About this experiment
This experiment consists of three tasks, namely, ready, custommetrics and assess.
The ready task checks if the sklearn-iris
InferenceService exists and is Ready
.
The custommetrics task reads metrics from a Prometheus service as defined by the template. The template is parameterised using labels for service and revision name. You can identify the revision names from the InferenceService
:
kubectl get isvc sklearn-iris -o json \
| jq -r '.status.components.predictor.traffic | .[] | .revisionName'
-ddddd
). The assess task verifies if the model satisfies the specified SLOs:
- there are no errors
- the mean latency of the prediction does not exceed 25 msec, and
- the 90th percentile latency for prediction does not exceed 40 msec.
This is a multi-loop Kubernetes experiment; its runner is cronjob
. The cronjobSchedule
expression specifies the frequency of the experiment execution -- periodically refreshing the metric values and performing SLO validation using the updated values.
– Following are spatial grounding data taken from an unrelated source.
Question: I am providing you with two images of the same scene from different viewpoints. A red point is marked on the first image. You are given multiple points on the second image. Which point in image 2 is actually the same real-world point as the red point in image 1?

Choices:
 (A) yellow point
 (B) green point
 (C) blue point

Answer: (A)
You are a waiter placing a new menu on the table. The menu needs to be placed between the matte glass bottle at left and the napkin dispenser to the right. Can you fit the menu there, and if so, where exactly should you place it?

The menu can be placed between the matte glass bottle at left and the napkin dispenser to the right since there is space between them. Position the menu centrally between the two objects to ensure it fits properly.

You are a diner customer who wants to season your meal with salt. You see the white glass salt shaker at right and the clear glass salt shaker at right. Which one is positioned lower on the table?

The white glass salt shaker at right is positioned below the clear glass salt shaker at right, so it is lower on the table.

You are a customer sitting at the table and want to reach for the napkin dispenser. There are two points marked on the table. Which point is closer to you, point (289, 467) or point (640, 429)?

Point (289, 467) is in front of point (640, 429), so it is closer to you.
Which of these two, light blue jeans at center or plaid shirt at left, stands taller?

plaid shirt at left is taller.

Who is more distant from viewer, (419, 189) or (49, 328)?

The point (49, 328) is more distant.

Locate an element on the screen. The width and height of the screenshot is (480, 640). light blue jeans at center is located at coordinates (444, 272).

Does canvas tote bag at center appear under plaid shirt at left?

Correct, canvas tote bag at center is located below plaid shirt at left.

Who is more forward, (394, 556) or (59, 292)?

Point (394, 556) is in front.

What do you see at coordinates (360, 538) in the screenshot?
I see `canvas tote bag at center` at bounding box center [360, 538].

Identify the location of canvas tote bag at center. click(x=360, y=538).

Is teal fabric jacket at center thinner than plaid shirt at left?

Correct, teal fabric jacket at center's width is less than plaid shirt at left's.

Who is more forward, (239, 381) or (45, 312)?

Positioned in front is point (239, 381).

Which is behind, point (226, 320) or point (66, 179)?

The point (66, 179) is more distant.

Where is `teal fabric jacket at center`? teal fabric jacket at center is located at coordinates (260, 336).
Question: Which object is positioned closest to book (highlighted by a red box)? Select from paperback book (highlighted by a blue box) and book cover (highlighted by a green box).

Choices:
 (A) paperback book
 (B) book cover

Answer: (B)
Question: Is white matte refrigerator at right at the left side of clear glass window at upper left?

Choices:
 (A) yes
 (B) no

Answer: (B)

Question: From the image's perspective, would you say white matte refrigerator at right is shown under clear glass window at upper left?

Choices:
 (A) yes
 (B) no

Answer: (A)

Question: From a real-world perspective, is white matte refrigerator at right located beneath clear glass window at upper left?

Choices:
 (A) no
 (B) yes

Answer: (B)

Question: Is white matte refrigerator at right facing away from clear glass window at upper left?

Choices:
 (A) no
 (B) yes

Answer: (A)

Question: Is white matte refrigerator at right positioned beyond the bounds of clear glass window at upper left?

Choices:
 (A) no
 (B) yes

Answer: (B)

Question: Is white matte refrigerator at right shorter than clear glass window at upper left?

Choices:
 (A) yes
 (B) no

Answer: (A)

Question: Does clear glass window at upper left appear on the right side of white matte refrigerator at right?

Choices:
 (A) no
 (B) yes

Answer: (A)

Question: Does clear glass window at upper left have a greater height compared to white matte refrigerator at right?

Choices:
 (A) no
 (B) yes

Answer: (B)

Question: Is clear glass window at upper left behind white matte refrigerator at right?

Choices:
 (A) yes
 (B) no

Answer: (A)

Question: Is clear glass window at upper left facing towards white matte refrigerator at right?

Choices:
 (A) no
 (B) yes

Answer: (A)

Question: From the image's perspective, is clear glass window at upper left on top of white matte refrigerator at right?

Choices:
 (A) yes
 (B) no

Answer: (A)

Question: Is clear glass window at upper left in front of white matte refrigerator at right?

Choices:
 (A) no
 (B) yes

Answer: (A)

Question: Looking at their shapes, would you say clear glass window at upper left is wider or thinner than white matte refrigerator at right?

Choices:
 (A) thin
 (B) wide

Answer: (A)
You can assert experiment outcomes, view an experiment report, and view experiment logs as described in your first experiment.
Clean up¶
To clean up, delete the Iter8 experiment:
iter8 k delete
Remove the InferenceService
and the request data:
kubectl delete inferenceservice sklearn-iris
rm ./iris-input.json
You can remove Prometheus using these instructions.